The second person is Lee Evans.
When we first met in 1975, he was one of the most famous American athletes in the world, a retired Olympic Gold medalist. Lee Evans was an American of African descent, an athletics coach, a member of the Nigerian contingent to the Montreal Olympics in 1976. I was in that contingent too by divine providence, a story for another day. When Isaac Akioye was removed as Director of Sports of the NSC, Lee Evans left Nigeria and started moving around the world, coaching. That was how I ran into him in Tanzania when Shooting Stars went to play a continental club match in 1978. He was training world record middle-distance runner, Filbert Bayi, on the tracks of the stadium in Dar es salam where we were training. He watched us do some physical training, mostly sprinting. After our training, Lee called me aside and asked me if I had ever timed myself over 100 metres.
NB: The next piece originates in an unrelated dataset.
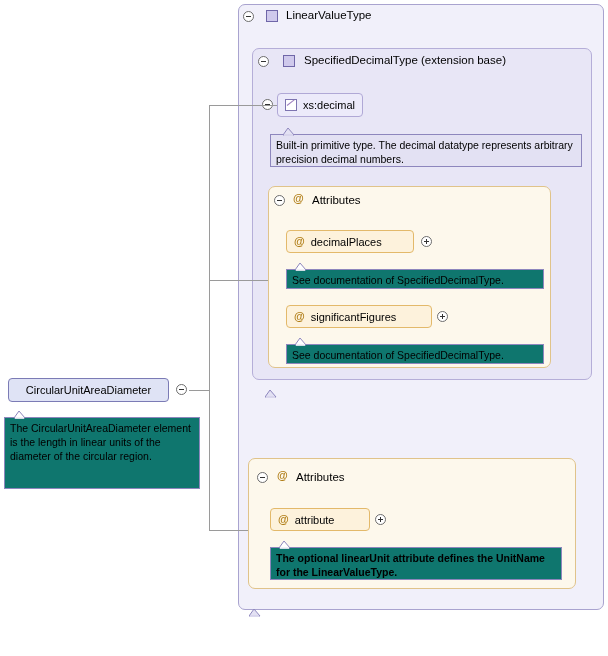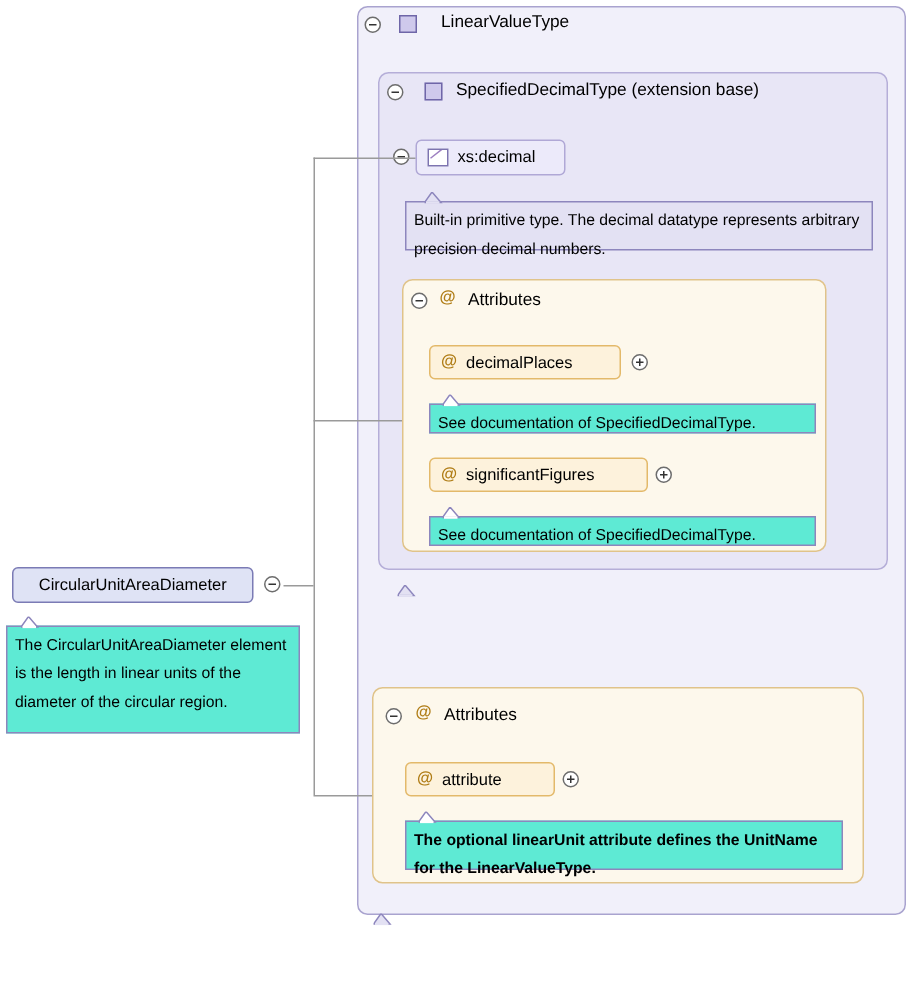"LinearValueType" div.title-label { margin-left: 8px -> none }
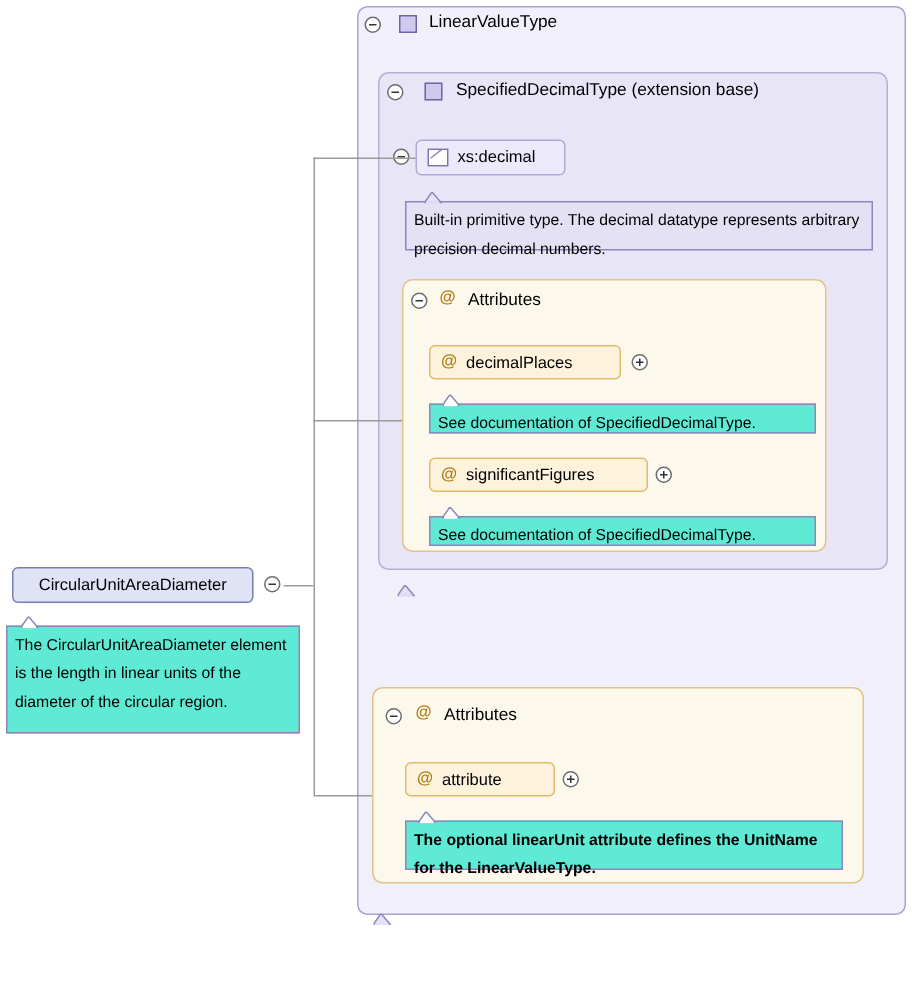"xs:decimal" div.type-pill { width: 100px -> 86px }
He said he thought I was one of the fastest footballers he had ever seen. It was an eye-opener. To have one of the greatest sprints coaches in the world describe me in such terms was a turning point in my football career.
After that, I took my sprinting more seriously and started to deploy my speed on the flanks more deliberately and purposefully to become ‘Mathematical’. In the past 6 years or so, Lee and I have reconnected and become very close family friends, and in the past one year, he has returned to Nigeria to take care of very serious issues relating to restoring his name, reputation and image. I have observed his excitement at my political vision for Ogun State and believe he would be a valuable asset. I have promised him also that, like Allan Hawkes, he too will be celebrated! So, help me, God!
Segun, a mistake I do not recall Lee Evans ever training Filbert Bayi. Please check again with Lee as I am in Tanzania now and Bayi does not recall Lee ever training him.